Location: Martin Wood Lecture Theatre, Department of Physics

Date: Saturday 18 November 2017

Time: 10:30 - 17:00

 

The celestial sky has been a source of fascination since ancient times with astronomy being the oldest of the natural sciences. During the medieval period, astronomy flourished in many cultures across the world, some of which followed on from earlier models created by Ptolemy. The motions of the celestial bodies were investigated, early astronomical observatories were built and some cultures constructed remarkable monuments inspired by astronomical insights. This conference will draw together the different strands of medieval astronomy from across the world and will examine how they interfaced and paved the way for the scientific developments later in the Renaissance.

The programme for the day is below:

MORNING CHAIR: Professor Charles Burnett (University of London)

10.30 am WELCOME

10.40 am Dr Giles Gasper (Durham University) - `The Service of Astronomy' - European Star-Gazing and Its Implications in the Middle Ages [VIDEO]

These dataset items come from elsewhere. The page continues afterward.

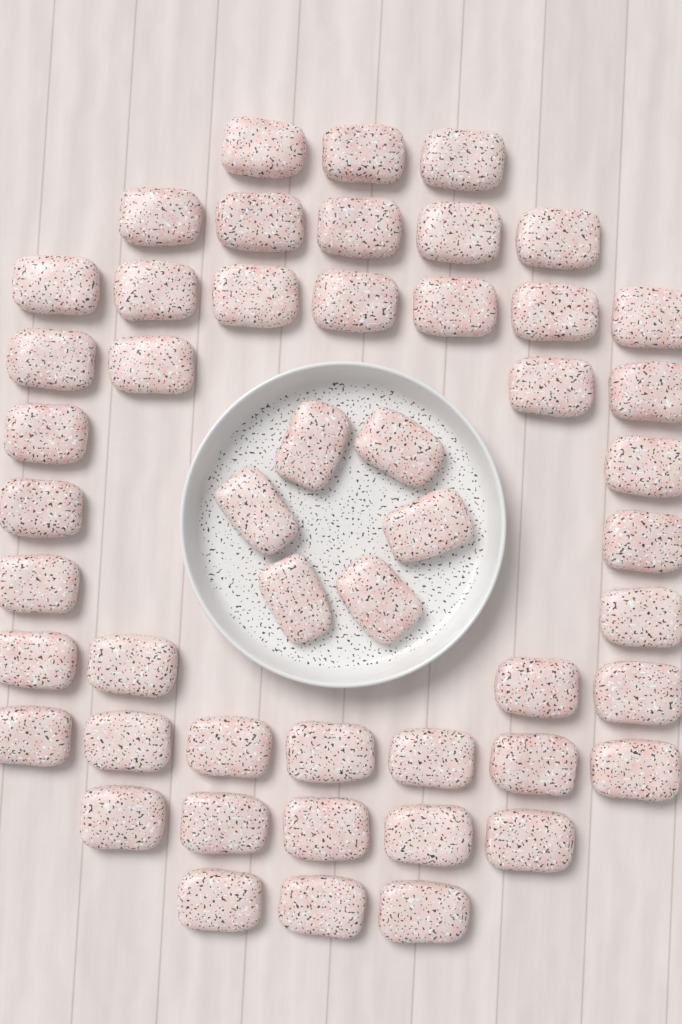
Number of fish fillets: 50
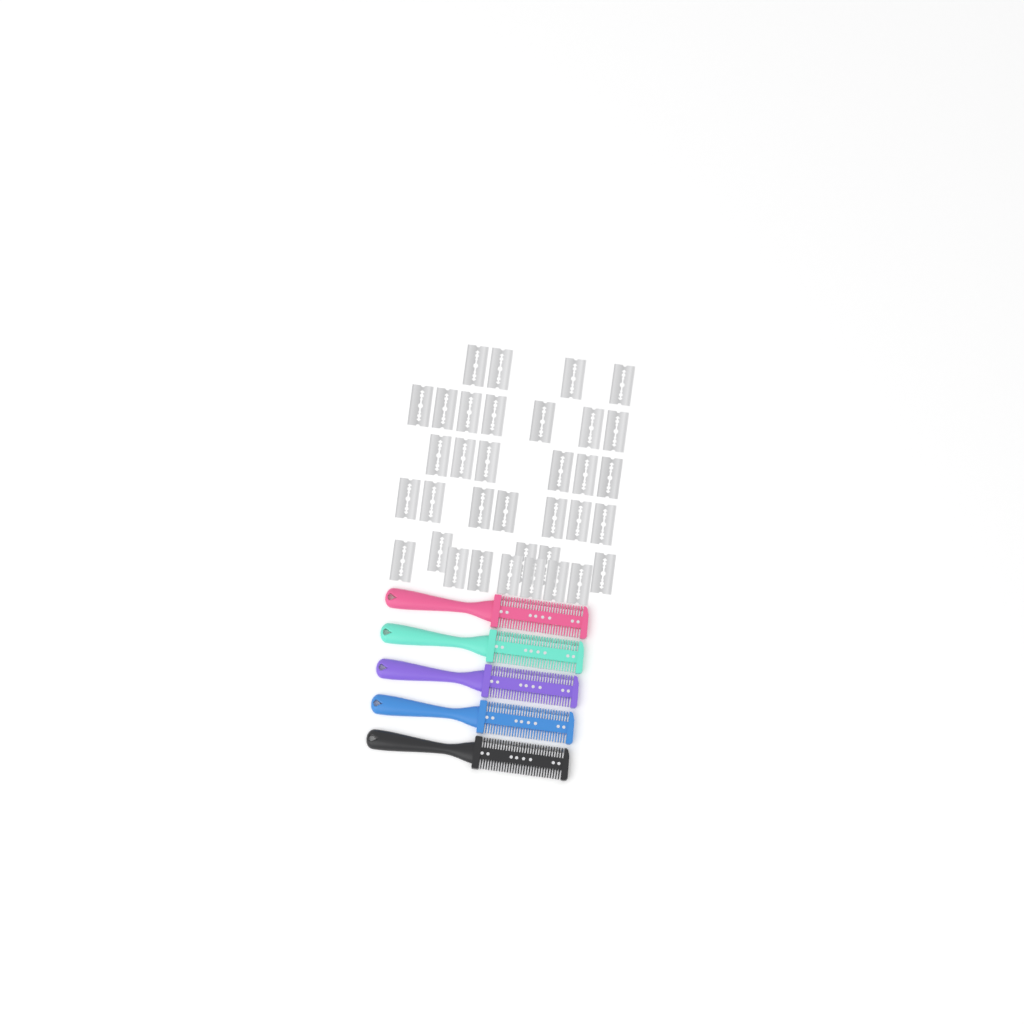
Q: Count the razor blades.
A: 35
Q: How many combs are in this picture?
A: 5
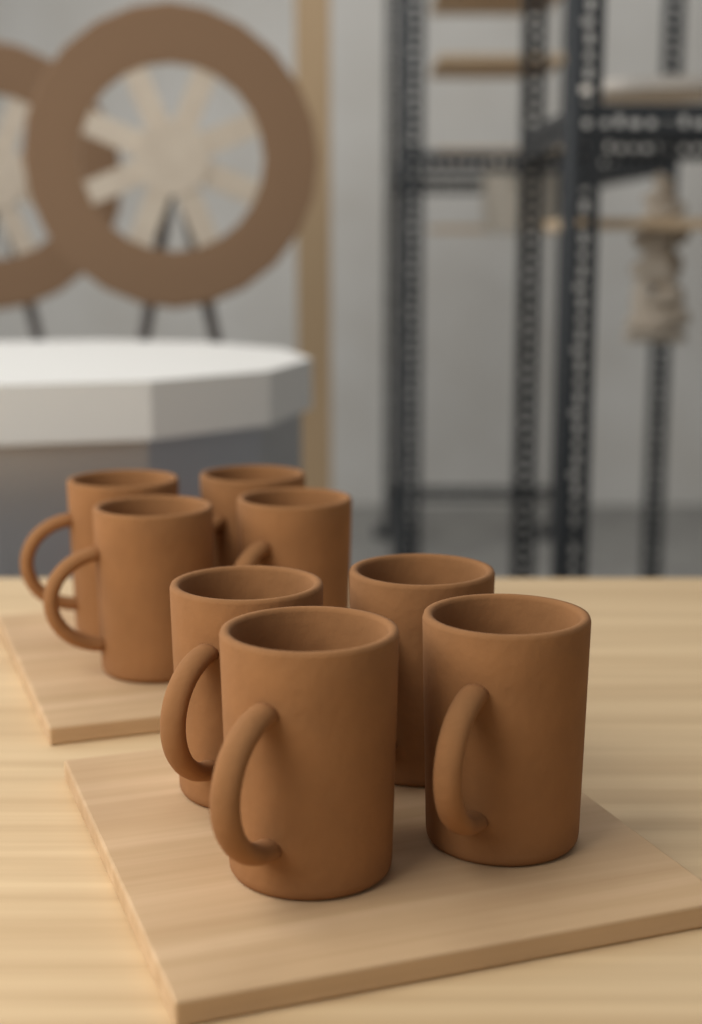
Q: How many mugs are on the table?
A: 8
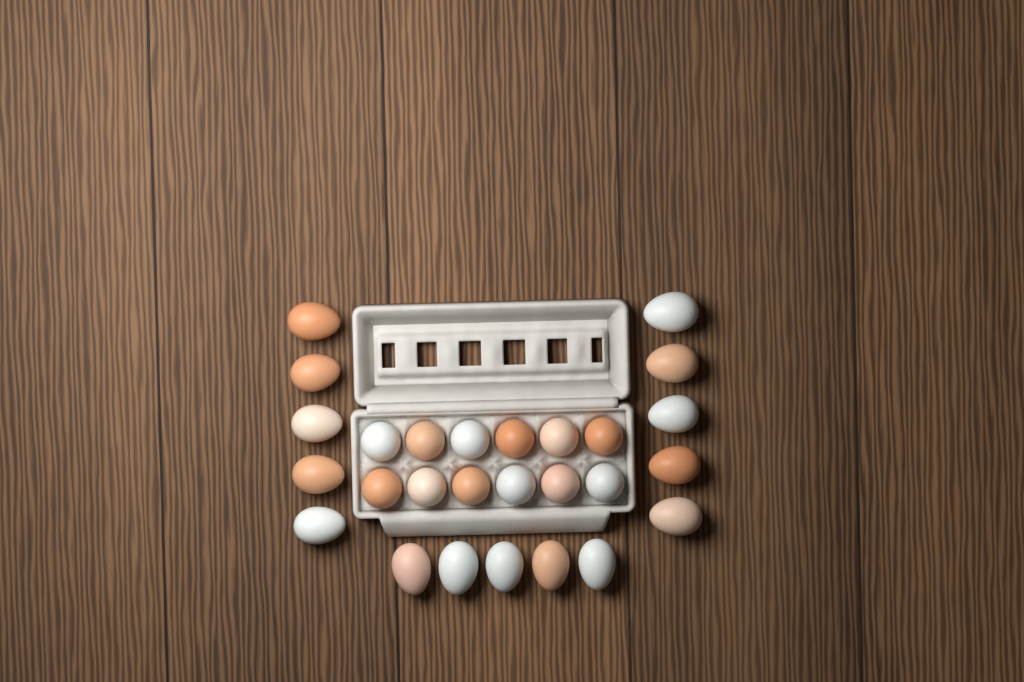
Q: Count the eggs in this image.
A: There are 27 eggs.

11.30 am Professor Christopher Cullen (University of Cambridge) - Chinese Astronomy in a World Context [VIDEO]

12.20 pm Dr Josep Casulleras (University of Barcelona) - From Ancient to Modern: Astronomy in Medieval Islam [VIDEO]

1.15 pm LUNCH BREAK

AFTERNOON CHAIR: Professor Silke Ackermann (University of Oxford)

2.15 pm Professor Ivan Šprajc (Slovenian Academy of Sciences and Arts) - Mayan and Aztec Astronomy: Skywatching in Prehispanic Mesoamerica [VIDEO]

3.05 pm Dr Benno van Dalen (Bavarian Academy of Sciences and Humanities) - Ptolemaic Astronomy and Its Dissemination in the Islamic World, Europe and Asia [VIDEO]

4 pm TEA/COFFEE BREAK

4.30 pm SUMMARY OF THE DAY'S PROCEEDINGS - Professor Emilie Savage-Smith (University of Oxford) [VIDEO]

There will be a conference dinner at St Cross in the evening following the end of the conference with an after-dinner talk by Dr Valerie Shrimplin (Gresham College) on the influence of astronomy and the cosmos on medieval art.